▶ _Arbeitsanweisungen_:
A) Wie lange mussten Reisende laut dem Text über den Anschlag auf den Palazzo Marino am 25. April 1997 an der Grenze zu Österreich warten?
B) Setze den Text über den Anschlag auf den Palazzo Marino nach seinem letzten Satz fort.

▶ _Textauszug_:
####
Der Anschlag auf den Palazzo Marino

25. April, Tag der nationalen Befreiung vom Faschismus in Italien. Paraden, Feste und Vorträge der demokratischen "GeistesbesetzerInnen". Was interessiert das die AnarchistInnen, die jeglichen Staat, egal ob rechts, links oder mitte, militärisch oder konsumistisch, ablehnen?

Der 25. April 1997 war in Italien besonders: geschlagene vier Stunden Wartezeit an der Grenze zu Österreich. Ja wo fahren diese ItalienerInnen denn alle hin, warum tun sie sich das an, ihrem warmen Land den kühlen Norden vorzuziehen, fragt man sich? Die Antwort kommt von zwei Seiten: auf der Suche nach illegalen EinwanderInnen aus Albanien führt Österreich minutiöse Kontrollen durch. Nicht nur, daß man diese Vorgehensweise dem österreichischen Grenzern zutraut - nein, es ist öffentlich bekannt, daß es die Aufgabe Österreichs ist, die Grenzen zu bewachen, die von Italien und Deutschland heuchlerisch "geöffnet" wurden.

Da kursiert jedoch noch ein Gerücht zwischen den genervt wartenden AutofahrerInnen. Irgendwer will in einem italienischen Radiosender gehört haben, daß in Mailand ein Bombenanschlag verübt worden sei, und die Grenzen aus diesem Grunde besonders überwacht werden. Wir denken, daß der eine Grund den anderen nicht ausschließt, und geben eine Zusammenfassung der italienischen bürgerlichen Presse der darauffolgenden Tage wieder: "Bombe in Mailand - die Anarchisten fordern heraus" (corriere della sera, 25. April 1997).
####
Erfasste Daten

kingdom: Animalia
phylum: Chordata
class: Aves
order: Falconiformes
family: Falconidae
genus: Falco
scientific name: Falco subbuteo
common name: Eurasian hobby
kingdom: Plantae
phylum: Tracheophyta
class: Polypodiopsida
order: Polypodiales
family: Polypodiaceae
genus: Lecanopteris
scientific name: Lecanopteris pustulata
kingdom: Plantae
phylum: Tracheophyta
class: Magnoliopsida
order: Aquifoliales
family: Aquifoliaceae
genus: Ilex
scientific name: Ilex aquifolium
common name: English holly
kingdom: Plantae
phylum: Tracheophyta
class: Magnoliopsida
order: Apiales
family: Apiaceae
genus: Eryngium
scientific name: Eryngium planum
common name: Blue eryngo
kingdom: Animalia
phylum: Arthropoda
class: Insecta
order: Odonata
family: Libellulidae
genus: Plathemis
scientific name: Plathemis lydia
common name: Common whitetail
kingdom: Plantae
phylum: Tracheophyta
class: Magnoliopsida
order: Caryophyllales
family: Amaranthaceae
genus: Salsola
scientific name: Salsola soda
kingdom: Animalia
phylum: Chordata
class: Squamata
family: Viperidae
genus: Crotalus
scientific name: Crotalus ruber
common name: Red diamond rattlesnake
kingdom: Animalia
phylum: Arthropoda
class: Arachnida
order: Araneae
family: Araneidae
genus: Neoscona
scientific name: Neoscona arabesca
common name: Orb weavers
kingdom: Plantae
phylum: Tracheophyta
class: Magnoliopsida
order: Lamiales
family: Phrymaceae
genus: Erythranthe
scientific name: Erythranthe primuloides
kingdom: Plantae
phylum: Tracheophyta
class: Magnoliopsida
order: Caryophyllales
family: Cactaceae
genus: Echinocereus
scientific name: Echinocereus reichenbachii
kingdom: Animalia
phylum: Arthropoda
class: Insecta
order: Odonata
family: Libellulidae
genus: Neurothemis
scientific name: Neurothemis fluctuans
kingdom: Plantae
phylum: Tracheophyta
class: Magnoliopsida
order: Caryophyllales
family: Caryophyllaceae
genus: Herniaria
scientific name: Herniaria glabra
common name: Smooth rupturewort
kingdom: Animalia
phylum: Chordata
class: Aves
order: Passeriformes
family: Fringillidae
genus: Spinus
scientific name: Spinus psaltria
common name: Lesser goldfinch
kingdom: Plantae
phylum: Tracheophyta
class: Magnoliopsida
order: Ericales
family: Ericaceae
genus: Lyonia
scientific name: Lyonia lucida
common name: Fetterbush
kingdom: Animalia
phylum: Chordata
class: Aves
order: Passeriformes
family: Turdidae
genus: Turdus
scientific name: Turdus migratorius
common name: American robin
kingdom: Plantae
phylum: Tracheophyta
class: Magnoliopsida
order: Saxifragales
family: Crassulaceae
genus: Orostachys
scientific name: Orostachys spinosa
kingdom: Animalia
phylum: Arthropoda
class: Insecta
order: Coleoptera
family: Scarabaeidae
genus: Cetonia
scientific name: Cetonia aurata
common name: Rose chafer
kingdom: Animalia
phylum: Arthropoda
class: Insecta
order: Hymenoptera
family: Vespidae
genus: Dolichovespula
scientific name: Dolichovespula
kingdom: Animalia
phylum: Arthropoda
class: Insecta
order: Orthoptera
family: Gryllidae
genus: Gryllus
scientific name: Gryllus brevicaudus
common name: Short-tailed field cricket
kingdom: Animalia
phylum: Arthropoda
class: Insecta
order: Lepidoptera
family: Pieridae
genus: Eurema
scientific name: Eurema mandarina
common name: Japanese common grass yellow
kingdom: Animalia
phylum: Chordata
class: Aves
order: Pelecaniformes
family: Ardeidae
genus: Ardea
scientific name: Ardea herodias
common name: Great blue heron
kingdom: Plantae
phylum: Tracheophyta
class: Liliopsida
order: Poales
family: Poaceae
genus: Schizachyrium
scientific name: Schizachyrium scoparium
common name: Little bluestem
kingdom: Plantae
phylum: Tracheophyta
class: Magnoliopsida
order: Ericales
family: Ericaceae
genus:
####
▶ _Nummerierte Lösungen_:
A) Vier Stunden.

B)
In einer Presseagentur Ansa in Bologna, sowie vor dem Haupteingang des alternativ/kommerziellen Radiosender Radio Popolare in Mailand traf ein Bekennerbrief ein, in dem sich angeblich eine Gruppe "Azione Rivoluzionaria" zu dem am 25. April verübten Anschlag in Mailand auf den Palazzo Marino bekennt. Die italienische Presse läßt ihrer Phantasie freien Lauf, tratscht und erfindet die unmöglichsten Zusammenhänge vergangener und gegenwärtiger Zeiten, und dreht sich im Kreis auf der Suche nach dem realen Motiv dieses Anschlages. Die Mißverständnisse werden durch ein Telefonat gelöst: "Wir fordern die sofortige Freilassung der gefangenen AnarchistInnen".

Ein altes Theorem taucht wieder auf. Dieser Anschlag ist sicherlich auch mit der (konstruierten a.d.Ü.) ORAI in Verbindung zu bringen. Eine Sondersitzung aller repressiven Kräfte, Staatsanwälte, Carabinieri, Sondereinheiten usw. wird einberufen, die ein weiteres Delirium hervorruft, das schließlich seinen Höhepunkt mit der Suche nach anarchistischen terroristischen Zusammenhängen auf den Internetseiten der europäischen HausbesetzerInnenszene erreicht (näheres im Artikel von "Caliente")

Zwischenzeitlich trifft per Post ein weiteres Bekennerschreiben bei Radio Popolare ein, welches u.a. dem Sender selbst Denunziantentum vorwirft, da dieser, anstatt das Bekennerschreiben vorzulesen, sich dafür entschieden hatte, es der italienischen Politpolizei zu übergeben. Um das zu verstehen, muß man wissen, daß Radio Popolare in den 70iger Jahren als freies Radio entstand, welches den kämpfendem Proletariat Stimme geben möchte. Im Verlaufe der Jahre werden jedoch genau diese Stimmen weitgehend zensiert. Das Radio wird nicht nur immer kommerzieller (Werbungen aller Art, Aktienverkauf), sondern folgt immer mehr einer legalistischen und reformistischen Linie. Musik, die wir in unserem Lande auch nur zu gut kennen! Also nichts neues, nichts verwunderliches; es läßt aber einen Einblick zu, welche Szenenzusammenhänge bei welchen Sendern zum Ausdruck kommen und welche nicht.

Was den Bombenanschlag selbst betrifft: der Sachschaden war hoch, verletzt wurde niemand. Inzwischen kam es zu einer Festnahme und mehreren Hausdurchsuchungen. Näheres dazu in der CDA-Notiz vom 2. Juli.